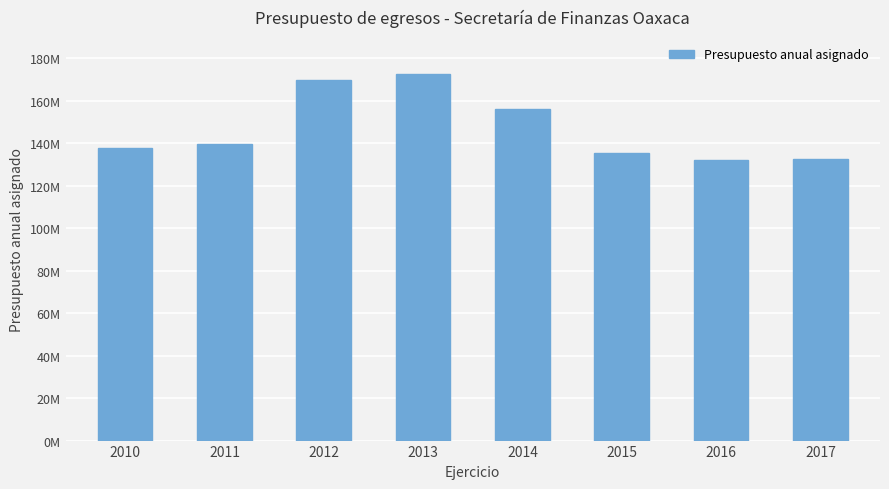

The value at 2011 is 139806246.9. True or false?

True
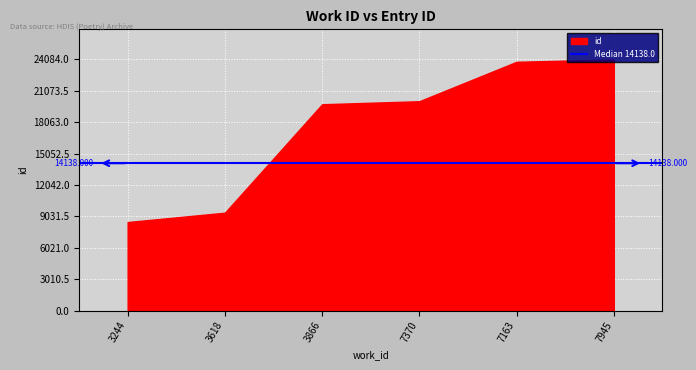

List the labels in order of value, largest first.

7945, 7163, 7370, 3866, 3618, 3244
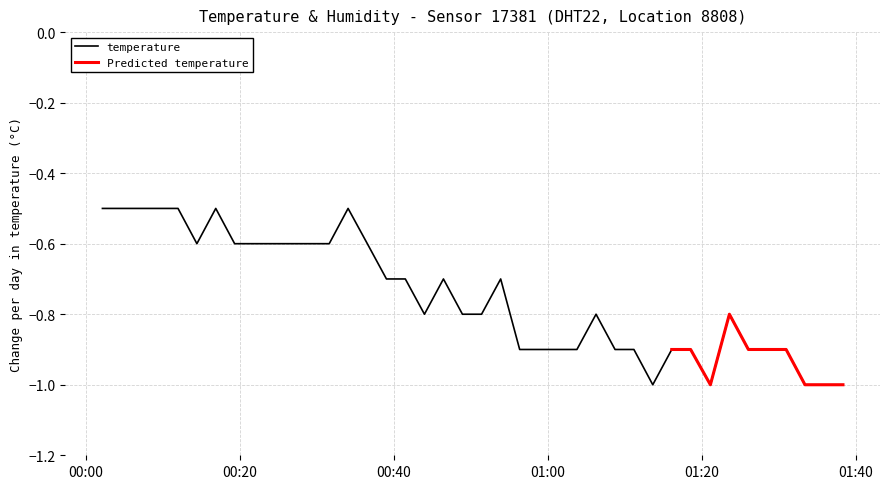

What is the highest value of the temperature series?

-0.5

* * *

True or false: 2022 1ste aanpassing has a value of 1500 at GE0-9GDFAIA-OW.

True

The problem
Which lines in the items above contain the word "false", with case counting? Collect each of those lines in full.

Solution to this task
The value at 2011 is 139806246.9. True or false?
True or false: 2022 1ste aanpassing has a value of 1500 at GE0-9GDFAIA-OW.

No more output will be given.